Peterson's trainer Barry Hunter believes his man is coming into his prime at the age of 27, and has what it takes to cause a big upset.
"As far as Lamont's progression is concerned, in the Tim Bradley fight (Peterson's only pro defeat), definitely I've seen a lot of growth since that fight," said Hunter.
"A lot of times, you go out there and you think you're ready, but in essence you're not. Skill-wise, I'd put Lamont up against any fighter on the planet and be comfortable with it. But, it's not the skills that actually get you to these fights.
"For the most part, the strongest tool that you have in the fight is your brain and your ability to think and comprehend."
While Peterson is very much the underdog inside the ropes, his trainer takes on a similar role in the corner - going up against superstar corner man Roach.
"As far as Freddie is concerned and any other trainer that's being a superstar trainer or what have you, I never tend to look at people, or shall I say their status as far as being a stars, because first of all, you can never be bigger than the sport," Hunter said.
"The sport is always greater than you, number one.

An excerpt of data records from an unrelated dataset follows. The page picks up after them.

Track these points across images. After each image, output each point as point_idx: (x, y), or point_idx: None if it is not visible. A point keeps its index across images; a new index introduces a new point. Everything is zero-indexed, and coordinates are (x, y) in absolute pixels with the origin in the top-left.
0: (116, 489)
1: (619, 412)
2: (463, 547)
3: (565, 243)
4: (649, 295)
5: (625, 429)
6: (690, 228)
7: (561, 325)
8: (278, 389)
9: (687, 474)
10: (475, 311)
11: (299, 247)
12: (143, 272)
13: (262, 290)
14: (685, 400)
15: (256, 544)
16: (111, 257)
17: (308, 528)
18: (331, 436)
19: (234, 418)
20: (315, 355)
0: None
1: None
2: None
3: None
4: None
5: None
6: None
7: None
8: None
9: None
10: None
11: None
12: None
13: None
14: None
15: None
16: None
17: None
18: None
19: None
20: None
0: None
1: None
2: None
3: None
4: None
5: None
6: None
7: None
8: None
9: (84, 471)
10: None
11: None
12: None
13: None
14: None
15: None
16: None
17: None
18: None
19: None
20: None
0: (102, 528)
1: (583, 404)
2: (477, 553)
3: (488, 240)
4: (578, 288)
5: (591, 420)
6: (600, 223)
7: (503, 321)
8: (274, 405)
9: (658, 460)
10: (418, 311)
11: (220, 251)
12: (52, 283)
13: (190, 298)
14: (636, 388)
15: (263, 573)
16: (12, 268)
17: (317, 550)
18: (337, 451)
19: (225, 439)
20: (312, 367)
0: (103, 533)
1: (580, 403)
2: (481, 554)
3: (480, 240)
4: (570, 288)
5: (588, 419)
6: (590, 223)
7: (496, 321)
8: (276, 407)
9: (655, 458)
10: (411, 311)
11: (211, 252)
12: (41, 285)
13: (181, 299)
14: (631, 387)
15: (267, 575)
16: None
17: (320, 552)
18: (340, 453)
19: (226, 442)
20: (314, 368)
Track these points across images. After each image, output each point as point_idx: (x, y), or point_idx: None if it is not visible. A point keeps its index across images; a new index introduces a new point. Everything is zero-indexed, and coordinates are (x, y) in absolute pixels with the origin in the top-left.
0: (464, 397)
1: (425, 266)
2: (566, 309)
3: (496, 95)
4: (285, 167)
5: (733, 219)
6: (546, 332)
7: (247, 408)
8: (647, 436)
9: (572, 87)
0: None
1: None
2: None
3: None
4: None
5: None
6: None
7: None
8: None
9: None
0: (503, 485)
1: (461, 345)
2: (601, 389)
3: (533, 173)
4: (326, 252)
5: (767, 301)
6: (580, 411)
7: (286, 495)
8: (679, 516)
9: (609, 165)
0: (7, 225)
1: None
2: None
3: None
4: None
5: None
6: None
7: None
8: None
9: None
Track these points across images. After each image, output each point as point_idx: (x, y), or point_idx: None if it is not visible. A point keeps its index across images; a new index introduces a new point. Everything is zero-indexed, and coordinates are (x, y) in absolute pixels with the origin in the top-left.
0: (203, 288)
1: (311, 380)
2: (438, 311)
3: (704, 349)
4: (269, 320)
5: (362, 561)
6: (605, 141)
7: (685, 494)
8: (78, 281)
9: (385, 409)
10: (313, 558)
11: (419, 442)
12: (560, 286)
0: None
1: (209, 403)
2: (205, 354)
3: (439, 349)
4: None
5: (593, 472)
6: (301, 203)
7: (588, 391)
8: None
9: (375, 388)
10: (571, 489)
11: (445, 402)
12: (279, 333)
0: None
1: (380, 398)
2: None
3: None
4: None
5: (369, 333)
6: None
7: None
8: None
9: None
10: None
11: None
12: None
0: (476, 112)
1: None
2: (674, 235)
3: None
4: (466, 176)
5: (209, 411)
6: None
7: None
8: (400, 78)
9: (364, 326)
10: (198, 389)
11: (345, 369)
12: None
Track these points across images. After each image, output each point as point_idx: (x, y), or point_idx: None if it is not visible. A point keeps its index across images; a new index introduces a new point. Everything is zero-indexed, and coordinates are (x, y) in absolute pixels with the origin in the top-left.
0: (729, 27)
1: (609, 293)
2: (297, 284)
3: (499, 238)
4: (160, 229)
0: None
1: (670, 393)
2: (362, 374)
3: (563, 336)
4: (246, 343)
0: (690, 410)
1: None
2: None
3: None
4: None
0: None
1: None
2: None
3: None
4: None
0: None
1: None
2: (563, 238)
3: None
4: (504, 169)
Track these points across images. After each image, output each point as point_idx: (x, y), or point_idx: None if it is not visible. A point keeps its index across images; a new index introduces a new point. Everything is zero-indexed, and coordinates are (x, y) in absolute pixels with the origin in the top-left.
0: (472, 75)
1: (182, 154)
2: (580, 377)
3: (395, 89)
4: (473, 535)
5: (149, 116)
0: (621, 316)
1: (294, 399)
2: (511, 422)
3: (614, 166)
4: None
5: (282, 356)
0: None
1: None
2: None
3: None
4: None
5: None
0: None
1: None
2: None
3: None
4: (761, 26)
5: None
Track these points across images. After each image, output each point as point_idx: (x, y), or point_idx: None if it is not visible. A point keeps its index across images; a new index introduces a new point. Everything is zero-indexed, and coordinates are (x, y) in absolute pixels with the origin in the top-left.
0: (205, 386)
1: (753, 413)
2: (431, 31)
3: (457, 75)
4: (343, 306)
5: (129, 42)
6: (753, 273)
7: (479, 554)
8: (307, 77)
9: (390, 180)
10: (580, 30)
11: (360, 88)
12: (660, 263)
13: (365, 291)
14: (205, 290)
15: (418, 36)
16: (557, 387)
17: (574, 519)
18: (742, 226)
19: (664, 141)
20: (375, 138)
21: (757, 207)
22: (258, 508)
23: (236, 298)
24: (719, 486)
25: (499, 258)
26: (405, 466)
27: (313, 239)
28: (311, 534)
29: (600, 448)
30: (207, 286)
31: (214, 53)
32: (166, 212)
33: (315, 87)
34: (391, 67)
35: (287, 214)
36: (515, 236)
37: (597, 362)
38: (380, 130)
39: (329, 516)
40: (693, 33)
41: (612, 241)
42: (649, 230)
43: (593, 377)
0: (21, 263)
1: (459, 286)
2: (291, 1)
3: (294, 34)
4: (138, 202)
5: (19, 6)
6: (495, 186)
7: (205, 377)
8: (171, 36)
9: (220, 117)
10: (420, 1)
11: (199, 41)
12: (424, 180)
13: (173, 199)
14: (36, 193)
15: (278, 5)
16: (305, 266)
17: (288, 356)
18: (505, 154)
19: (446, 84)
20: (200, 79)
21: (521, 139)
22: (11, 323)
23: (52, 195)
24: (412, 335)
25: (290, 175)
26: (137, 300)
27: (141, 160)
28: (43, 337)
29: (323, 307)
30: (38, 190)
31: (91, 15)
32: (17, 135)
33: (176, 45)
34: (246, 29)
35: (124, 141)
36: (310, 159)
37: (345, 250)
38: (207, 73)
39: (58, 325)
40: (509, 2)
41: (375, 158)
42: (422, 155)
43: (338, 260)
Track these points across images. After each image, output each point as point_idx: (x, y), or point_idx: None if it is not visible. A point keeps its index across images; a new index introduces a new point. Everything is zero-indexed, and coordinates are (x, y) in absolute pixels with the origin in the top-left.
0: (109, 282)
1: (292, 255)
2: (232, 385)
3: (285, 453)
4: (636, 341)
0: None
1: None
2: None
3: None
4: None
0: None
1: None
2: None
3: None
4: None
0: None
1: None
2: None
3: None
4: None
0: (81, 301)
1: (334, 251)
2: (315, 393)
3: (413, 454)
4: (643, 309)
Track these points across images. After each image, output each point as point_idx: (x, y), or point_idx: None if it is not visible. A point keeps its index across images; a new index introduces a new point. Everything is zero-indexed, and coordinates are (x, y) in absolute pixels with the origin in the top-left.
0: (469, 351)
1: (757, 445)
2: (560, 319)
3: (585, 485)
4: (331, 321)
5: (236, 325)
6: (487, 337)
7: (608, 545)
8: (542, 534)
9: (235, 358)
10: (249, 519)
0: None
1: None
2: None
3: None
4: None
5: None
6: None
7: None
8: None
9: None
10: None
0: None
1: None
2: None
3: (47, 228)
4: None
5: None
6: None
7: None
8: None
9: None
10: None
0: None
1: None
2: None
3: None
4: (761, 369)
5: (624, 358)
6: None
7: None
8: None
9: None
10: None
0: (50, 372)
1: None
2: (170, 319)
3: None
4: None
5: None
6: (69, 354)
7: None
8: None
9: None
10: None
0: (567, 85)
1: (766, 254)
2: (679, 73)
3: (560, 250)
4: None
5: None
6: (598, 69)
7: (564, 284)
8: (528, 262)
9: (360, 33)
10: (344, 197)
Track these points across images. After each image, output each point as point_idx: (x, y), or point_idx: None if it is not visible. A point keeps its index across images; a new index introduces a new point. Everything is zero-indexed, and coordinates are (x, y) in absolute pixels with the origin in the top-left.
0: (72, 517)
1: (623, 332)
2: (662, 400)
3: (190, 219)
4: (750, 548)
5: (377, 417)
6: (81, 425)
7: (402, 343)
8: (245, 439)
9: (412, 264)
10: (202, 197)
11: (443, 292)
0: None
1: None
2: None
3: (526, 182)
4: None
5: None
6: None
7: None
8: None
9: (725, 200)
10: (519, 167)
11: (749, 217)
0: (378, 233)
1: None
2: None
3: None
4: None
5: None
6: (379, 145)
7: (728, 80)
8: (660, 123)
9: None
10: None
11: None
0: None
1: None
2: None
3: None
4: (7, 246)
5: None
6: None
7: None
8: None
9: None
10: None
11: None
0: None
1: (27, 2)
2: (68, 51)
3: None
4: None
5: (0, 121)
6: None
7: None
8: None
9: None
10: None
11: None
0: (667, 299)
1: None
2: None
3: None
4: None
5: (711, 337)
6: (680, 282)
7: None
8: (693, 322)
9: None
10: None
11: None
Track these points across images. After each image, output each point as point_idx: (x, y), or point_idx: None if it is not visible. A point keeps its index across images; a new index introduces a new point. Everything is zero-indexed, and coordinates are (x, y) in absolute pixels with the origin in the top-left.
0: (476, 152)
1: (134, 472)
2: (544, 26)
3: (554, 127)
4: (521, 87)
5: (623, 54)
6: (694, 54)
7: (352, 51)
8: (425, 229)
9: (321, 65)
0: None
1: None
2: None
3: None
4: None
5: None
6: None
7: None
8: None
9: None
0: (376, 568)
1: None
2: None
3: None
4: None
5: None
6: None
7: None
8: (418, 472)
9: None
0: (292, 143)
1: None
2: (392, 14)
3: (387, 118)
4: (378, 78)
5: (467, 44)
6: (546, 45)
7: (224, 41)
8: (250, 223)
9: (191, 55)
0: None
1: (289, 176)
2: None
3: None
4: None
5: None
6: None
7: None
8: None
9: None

Number two, I never see superstars. I see people.
"Out of the 32 years that I've been training fighters, I never had a fighter that was pretty much already made. For the most part, this is not a knock on Freddie; but for the most part, every fighter that I've ever had that had gotten into be it the Nationals or Olympic trials or world title fights, and there have been many, came from the ground-up for the most part.
"So I'm very, very comfortable with going into a fight not just against Freddie, with whomever. I've been in there against Emanuel Steward. I've been in there against the Mayweathers; now, there's Buddy, Buddy McGirt. So, I'm very, very comfortable with what it is that we do because I know the preparation that we have to do through headed towards a fight."